[Work instructions] A verbatim copy of every record is required, and no pictures should be included.

(Saved entries)
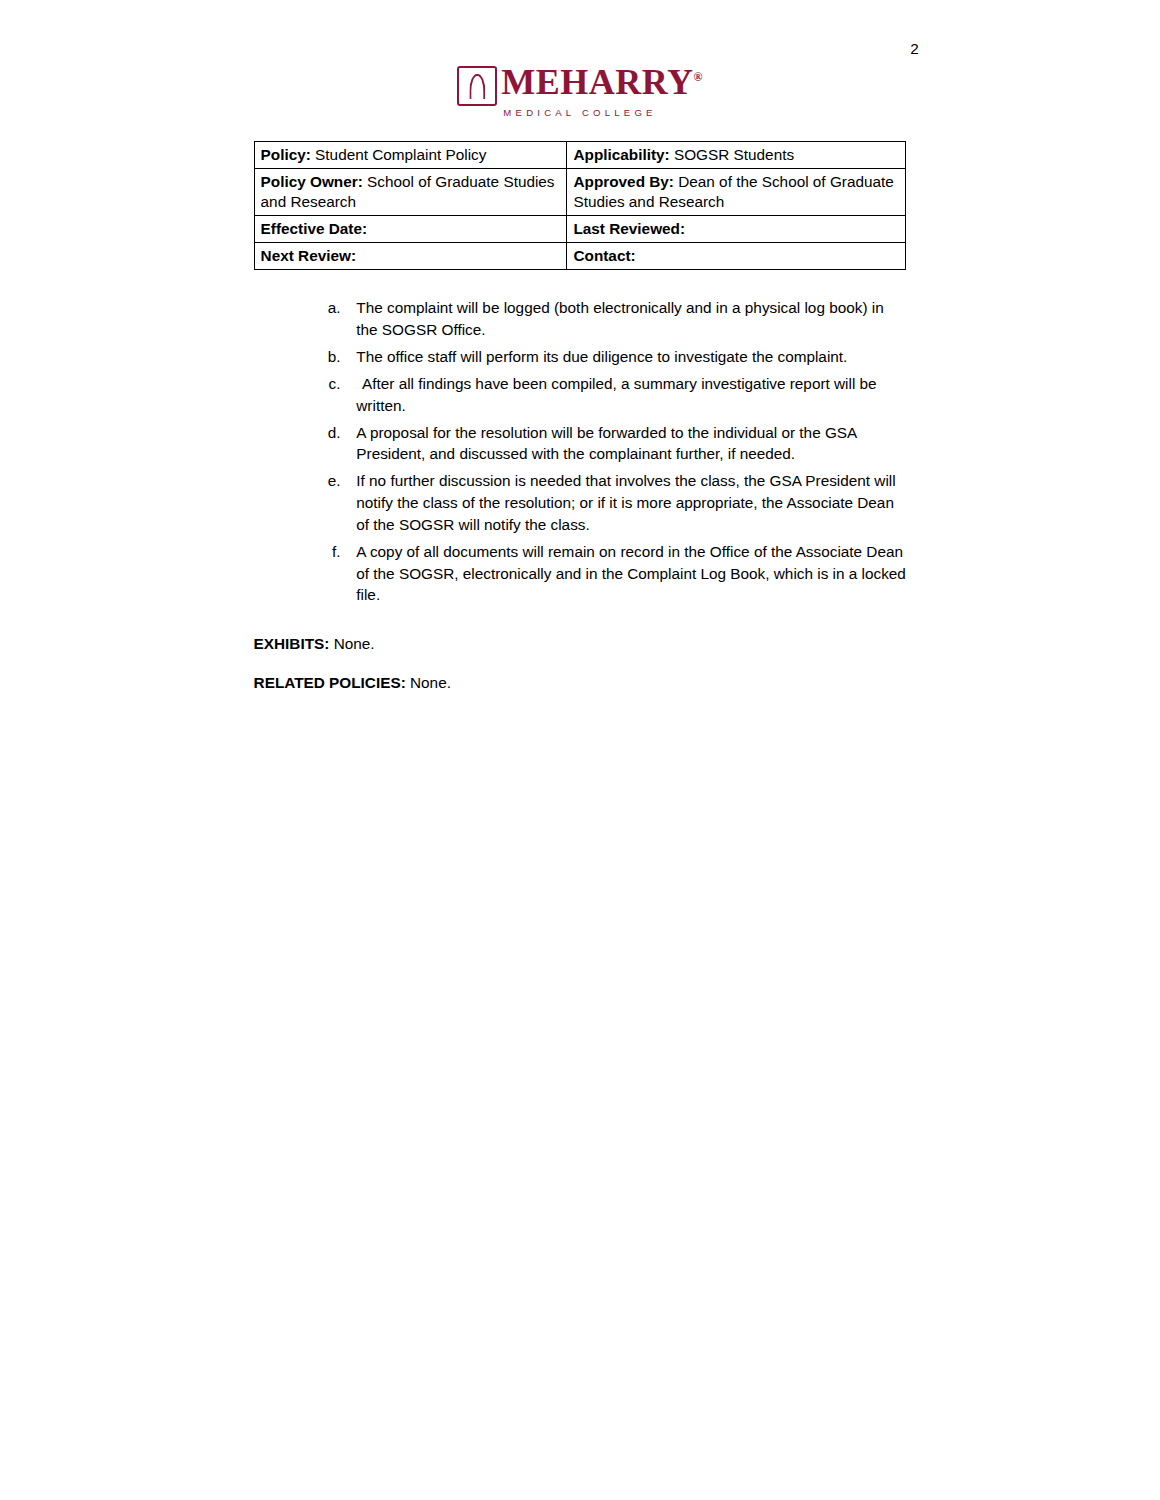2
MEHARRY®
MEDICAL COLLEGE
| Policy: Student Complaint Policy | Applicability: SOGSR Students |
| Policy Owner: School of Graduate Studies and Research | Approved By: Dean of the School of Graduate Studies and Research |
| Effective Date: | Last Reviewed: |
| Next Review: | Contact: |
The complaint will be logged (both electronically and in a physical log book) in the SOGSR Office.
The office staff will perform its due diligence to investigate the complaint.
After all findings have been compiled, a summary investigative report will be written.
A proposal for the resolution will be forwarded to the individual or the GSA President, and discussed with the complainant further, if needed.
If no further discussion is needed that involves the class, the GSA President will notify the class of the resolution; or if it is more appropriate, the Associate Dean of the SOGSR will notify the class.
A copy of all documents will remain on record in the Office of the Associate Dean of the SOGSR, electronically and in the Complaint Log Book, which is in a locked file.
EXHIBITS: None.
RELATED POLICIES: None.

[Solved problem]
2
MEHARRY®
MEDICAL COLLEGE
| Policy: Student Complaint Policy | Applicability: SOGSR Students |
| Policy Owner: School of Graduate Studies and Research | Approved By: Dean of the School of Graduate Studies and Research |
| Effective Date: | Last Reviewed: |
| Next Review: | Contact: |
The complaint will be logged (both electronically and in a physical log book) in the SOGSR Office.
The office staff will perform its due diligence to investigate the complaint.
After all findings have been compiled, a summary investigative report will be written.
A proposal for the resolution will be forwarded to the individual or the GSA President, and discussed with the complainant further, if needed.
If no further discussion is needed that involves the class, the GSA President will notify the class of the resolution; or if it is more appropriate, the Associate Dean of the SOGSR will notify the class.
A copy of all documents will remain on record in the Office of the Associate Dean of the SOGSR, electronically and in the Complaint Log Book, which is in a locked file.
EXHIBITS: None.
RELATED POLICIES: None.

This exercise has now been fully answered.